==== Supplied material ====

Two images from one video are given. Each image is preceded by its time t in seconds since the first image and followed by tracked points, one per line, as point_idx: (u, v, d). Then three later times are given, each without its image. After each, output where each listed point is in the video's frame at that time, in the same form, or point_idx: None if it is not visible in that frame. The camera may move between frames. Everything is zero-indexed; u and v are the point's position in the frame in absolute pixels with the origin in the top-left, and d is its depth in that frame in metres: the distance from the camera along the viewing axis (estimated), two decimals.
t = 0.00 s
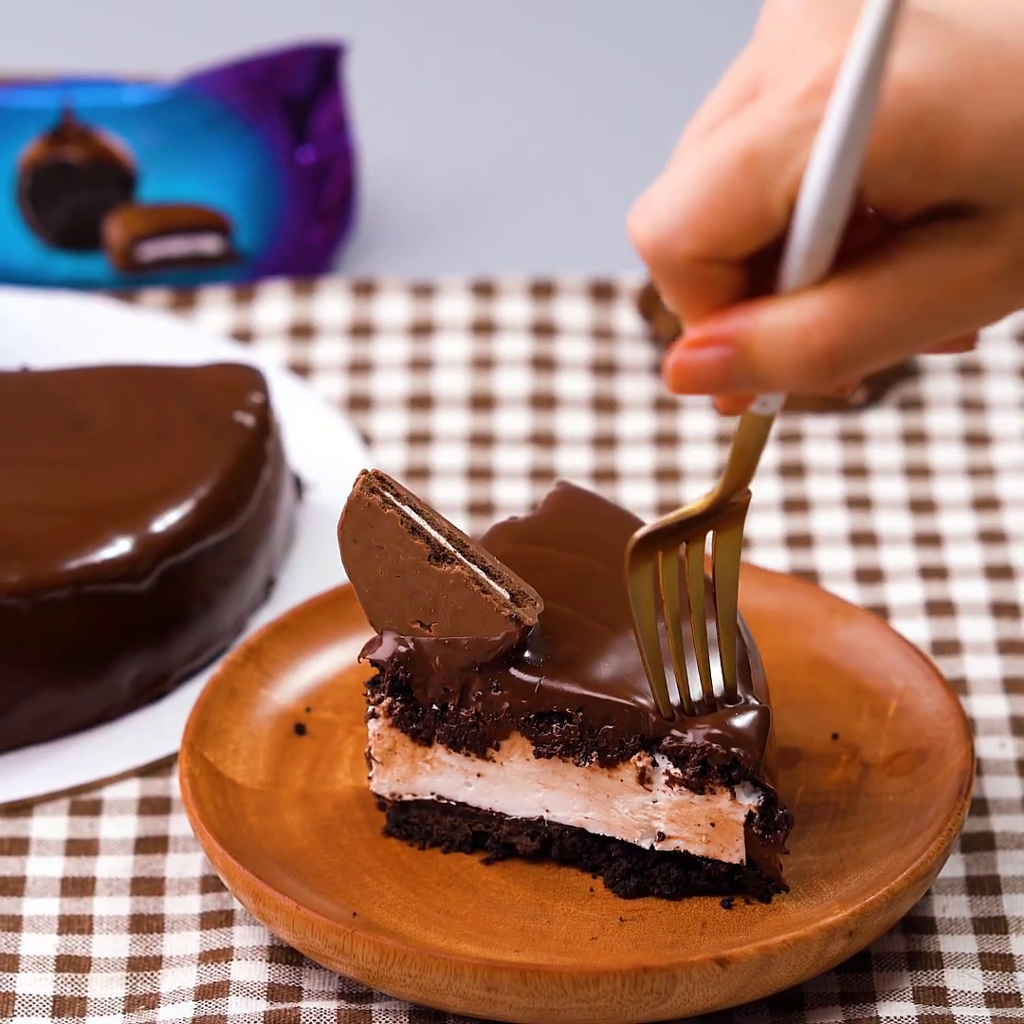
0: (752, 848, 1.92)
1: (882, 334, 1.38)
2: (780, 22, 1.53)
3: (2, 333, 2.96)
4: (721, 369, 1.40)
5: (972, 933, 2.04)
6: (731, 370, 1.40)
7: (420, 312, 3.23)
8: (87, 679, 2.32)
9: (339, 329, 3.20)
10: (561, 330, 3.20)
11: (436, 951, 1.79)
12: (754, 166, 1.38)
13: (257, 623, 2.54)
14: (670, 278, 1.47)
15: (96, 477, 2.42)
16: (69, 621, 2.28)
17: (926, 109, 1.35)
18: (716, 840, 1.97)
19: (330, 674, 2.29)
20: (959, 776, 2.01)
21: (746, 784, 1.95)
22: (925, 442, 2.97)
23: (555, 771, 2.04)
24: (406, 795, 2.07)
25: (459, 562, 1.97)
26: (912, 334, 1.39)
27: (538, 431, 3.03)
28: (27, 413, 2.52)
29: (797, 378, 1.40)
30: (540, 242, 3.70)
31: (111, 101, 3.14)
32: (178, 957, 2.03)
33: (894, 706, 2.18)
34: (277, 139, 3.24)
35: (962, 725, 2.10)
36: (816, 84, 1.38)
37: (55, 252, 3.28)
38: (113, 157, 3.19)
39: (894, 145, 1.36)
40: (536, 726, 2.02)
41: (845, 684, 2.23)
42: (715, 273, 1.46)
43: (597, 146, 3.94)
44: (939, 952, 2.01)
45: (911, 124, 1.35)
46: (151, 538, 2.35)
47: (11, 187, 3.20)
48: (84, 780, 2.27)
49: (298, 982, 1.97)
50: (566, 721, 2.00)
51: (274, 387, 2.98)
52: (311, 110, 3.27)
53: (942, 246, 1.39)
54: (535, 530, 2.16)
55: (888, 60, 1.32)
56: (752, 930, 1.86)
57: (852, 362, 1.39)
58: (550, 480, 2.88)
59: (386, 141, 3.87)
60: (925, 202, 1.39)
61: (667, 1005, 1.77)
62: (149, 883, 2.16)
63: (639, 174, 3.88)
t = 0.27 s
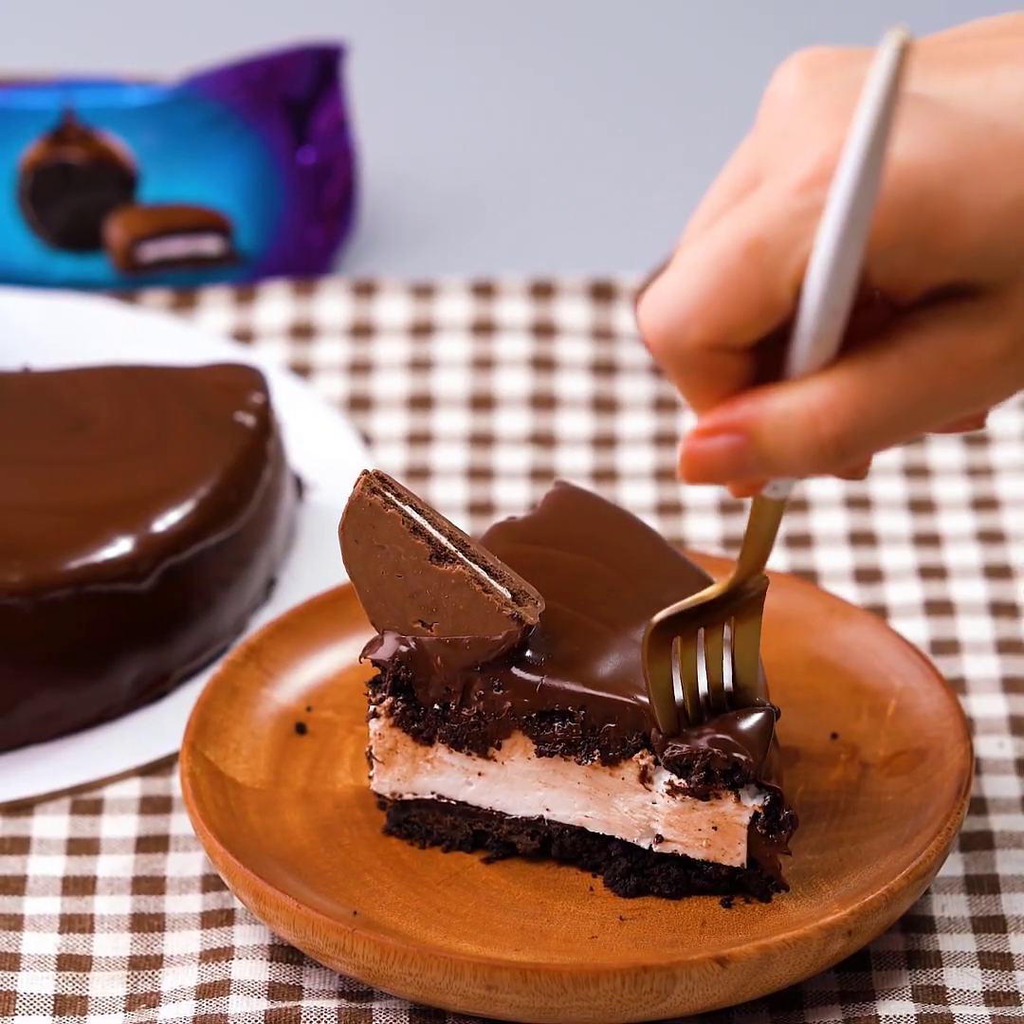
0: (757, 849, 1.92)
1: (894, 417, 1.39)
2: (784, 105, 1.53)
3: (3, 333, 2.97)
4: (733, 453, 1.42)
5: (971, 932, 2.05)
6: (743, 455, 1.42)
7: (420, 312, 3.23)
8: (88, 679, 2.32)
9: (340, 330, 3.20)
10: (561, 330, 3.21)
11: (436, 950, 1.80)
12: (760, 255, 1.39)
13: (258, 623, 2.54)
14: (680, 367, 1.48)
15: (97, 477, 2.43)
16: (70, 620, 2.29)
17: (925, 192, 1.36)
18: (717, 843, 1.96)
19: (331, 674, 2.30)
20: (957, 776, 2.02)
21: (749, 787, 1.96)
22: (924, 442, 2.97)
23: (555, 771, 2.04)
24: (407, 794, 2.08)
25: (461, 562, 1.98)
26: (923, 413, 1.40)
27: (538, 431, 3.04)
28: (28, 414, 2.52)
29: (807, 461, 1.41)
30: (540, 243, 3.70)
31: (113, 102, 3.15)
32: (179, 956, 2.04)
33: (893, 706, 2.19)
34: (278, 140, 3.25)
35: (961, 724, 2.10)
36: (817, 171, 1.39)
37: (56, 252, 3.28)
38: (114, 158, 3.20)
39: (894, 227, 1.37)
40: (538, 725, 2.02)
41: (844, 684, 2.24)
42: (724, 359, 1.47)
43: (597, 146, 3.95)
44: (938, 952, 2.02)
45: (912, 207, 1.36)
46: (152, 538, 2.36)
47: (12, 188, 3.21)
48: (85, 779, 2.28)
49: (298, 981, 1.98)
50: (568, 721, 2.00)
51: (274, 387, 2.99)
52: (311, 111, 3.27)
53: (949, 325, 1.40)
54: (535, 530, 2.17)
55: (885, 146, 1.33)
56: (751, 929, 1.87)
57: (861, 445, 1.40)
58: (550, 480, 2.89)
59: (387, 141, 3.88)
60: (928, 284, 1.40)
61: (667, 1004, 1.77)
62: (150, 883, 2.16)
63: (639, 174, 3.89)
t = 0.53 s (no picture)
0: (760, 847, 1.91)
1: (888, 446, 1.38)
2: (773, 148, 1.53)
3: (5, 333, 2.98)
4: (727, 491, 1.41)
5: (970, 931, 2.05)
6: (736, 491, 1.41)
7: (421, 312, 3.24)
8: (90, 678, 2.33)
9: (340, 330, 3.21)
10: (561, 330, 3.21)
11: (436, 949, 1.81)
12: (748, 285, 1.40)
13: (259, 623, 2.55)
14: (672, 403, 1.49)
15: (98, 477, 2.43)
16: (72, 620, 2.30)
17: (911, 223, 1.38)
18: (717, 846, 1.95)
19: (331, 674, 2.30)
20: (956, 775, 2.02)
21: (750, 793, 1.94)
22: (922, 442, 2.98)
23: (557, 771, 2.04)
24: (408, 794, 2.08)
25: (463, 563, 1.98)
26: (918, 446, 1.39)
27: (538, 430, 3.04)
28: (30, 414, 2.53)
29: (798, 497, 1.40)
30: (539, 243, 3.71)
31: (114, 104, 3.14)
32: (180, 955, 2.04)
33: (893, 706, 2.19)
34: (279, 141, 3.25)
35: (959, 723, 2.11)
36: (803, 201, 1.40)
37: (57, 253, 3.29)
38: (115, 158, 3.20)
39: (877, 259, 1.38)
40: (540, 725, 2.02)
41: (843, 683, 2.24)
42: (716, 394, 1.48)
43: (598, 146, 3.96)
44: (937, 950, 2.02)
45: (896, 238, 1.38)
46: (154, 538, 2.36)
47: (14, 188, 3.21)
48: (87, 778, 2.28)
49: (299, 980, 1.98)
50: (570, 721, 2.01)
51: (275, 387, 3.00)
52: (313, 112, 3.28)
53: (940, 359, 1.39)
54: (536, 531, 2.17)
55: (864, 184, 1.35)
56: (751, 928, 1.87)
57: (854, 480, 1.39)
58: (551, 480, 2.89)
59: (388, 142, 3.88)
60: (916, 319, 1.41)
61: (667, 1003, 1.78)
62: (151, 881, 2.17)
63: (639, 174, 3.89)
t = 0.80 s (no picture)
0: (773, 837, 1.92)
1: (854, 368, 1.46)
2: (753, 84, 1.77)
3: (6, 333, 2.98)
4: (700, 416, 1.49)
5: (969, 930, 2.06)
6: (706, 415, 1.48)
7: (421, 313, 3.25)
8: (91, 677, 2.33)
9: (341, 330, 3.22)
10: (561, 331, 3.22)
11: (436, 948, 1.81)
12: (714, 198, 1.67)
13: (260, 623, 2.55)
14: (645, 318, 1.75)
15: (99, 477, 2.44)
16: (73, 620, 2.30)
17: (869, 133, 1.55)
18: (717, 843, 1.95)
19: (331, 674, 2.31)
20: (955, 774, 2.03)
21: (749, 787, 1.94)
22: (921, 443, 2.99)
23: (557, 770, 2.05)
24: (408, 792, 2.09)
25: (464, 562, 1.99)
26: (886, 369, 1.47)
27: (538, 431, 3.05)
28: (31, 414, 2.54)
29: (765, 417, 1.48)
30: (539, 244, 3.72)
31: (115, 105, 3.15)
32: (181, 954, 2.05)
33: (891, 706, 2.20)
34: (279, 142, 3.26)
35: (958, 722, 2.11)
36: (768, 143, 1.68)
37: (59, 253, 3.30)
38: (116, 159, 3.21)
39: (843, 167, 1.56)
40: (539, 724, 2.03)
41: (842, 683, 2.25)
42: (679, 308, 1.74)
43: (597, 147, 3.96)
44: (936, 949, 2.03)
45: (858, 147, 1.55)
46: (155, 538, 2.37)
47: (15, 190, 3.22)
48: (88, 777, 2.29)
49: (300, 978, 1.99)
50: (570, 718, 2.02)
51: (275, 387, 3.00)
52: (313, 113, 3.29)
53: (911, 279, 1.48)
54: (535, 530, 2.18)
55: (820, 96, 1.52)
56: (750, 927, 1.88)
57: (819, 399, 1.47)
58: (550, 480, 2.90)
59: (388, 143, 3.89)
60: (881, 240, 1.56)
61: (666, 1002, 1.78)
62: (152, 880, 2.17)
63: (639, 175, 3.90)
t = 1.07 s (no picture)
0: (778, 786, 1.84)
1: (820, 209, 1.65)
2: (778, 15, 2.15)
3: (8, 334, 2.99)
4: (677, 263, 1.72)
5: (967, 929, 2.06)
6: (685, 257, 1.71)
7: (421, 314, 3.25)
8: (92, 677, 2.34)
9: (341, 331, 3.22)
10: (561, 331, 3.23)
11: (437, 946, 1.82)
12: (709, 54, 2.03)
13: (260, 622, 2.56)
14: (660, 172, 2.07)
15: (101, 477, 2.45)
16: (74, 620, 2.31)
17: None
18: (721, 789, 1.87)
19: (330, 674, 2.32)
20: (953, 773, 2.03)
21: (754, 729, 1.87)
22: (920, 443, 2.99)
23: (555, 768, 2.06)
24: (408, 791, 2.09)
25: (461, 562, 2.00)
26: (849, 217, 1.65)
27: (538, 431, 3.06)
28: (32, 414, 2.54)
29: (738, 246, 1.67)
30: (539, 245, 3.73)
31: (116, 106, 3.15)
32: (182, 952, 2.06)
33: (890, 705, 2.20)
34: (280, 143, 3.27)
35: (956, 720, 2.12)
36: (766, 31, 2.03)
37: (60, 254, 3.30)
38: (117, 160, 3.21)
39: (826, 19, 1.86)
40: (537, 723, 2.04)
41: (841, 683, 2.26)
42: (675, 163, 2.06)
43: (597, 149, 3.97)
44: (935, 948, 2.03)
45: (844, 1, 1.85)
46: (156, 538, 2.38)
47: (16, 191, 3.22)
48: (89, 776, 2.30)
49: (300, 977, 1.99)
50: (568, 716, 2.02)
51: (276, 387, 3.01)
52: (313, 114, 3.29)
53: (890, 129, 1.69)
54: (535, 530, 2.18)
55: None
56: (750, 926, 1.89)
57: (788, 228, 1.65)
58: (550, 480, 2.91)
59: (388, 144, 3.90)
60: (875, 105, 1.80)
61: (666, 1000, 1.79)
62: (153, 879, 2.18)
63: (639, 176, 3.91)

====

#### What to produce
Give the number of lines in the data above that include the word "picture", with no other words.

#### Answer to this exercise
3